**Brief:** From the entries below, please output exactly the lines starting at the one containing "ring tip: (180, 143)" and ending at the one containing "thumb mcp: (113, 96)", both included.

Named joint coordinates
'''

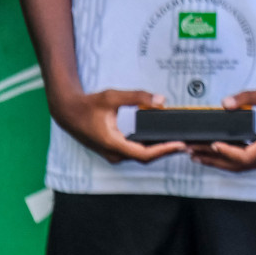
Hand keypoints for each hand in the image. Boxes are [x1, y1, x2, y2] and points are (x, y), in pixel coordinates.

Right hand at [48, 88, 184, 164]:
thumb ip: (137, 97)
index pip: (145, 154)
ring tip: (180, 143)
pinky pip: (136, 153)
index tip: (181, 144)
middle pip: (146, 157)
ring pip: (141, 156)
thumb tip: (161, 100)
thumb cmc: (87, 105)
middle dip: (167, 151)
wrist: (67, 112)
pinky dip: (151, 149)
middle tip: (188, 144)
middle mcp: (114, 153)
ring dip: (160, 151)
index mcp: (113, 143)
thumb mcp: (113, 96)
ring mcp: (113, 154)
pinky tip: (162, 141)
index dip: (165, 150)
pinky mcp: (114, 150)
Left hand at [190, 87, 255, 171]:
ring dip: (220, 162)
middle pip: (239, 166)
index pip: (246, 156)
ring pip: (243, 167)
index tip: (212, 144)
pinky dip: (232, 159)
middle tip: (192, 152)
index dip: (227, 153)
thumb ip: (249, 97)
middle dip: (214, 160)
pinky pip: (249, 162)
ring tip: (198, 155)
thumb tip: (225, 103)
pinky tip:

'''

**Reply to the exercise:**
ring tip: (180, 143)
pinky pip: (136, 153)
index tip: (181, 144)
middle pip: (146, 157)
ring pip: (141, 156)
thumb tip: (161, 100)
thumb cmc: (87, 105)
middle dip: (167, 151)
wrist: (67, 112)
pinky dip: (151, 149)
middle tip: (188, 144)
middle mcp: (114, 153)
ring dip: (160, 151)
index mcp: (113, 143)
thumb mcp: (113, 96)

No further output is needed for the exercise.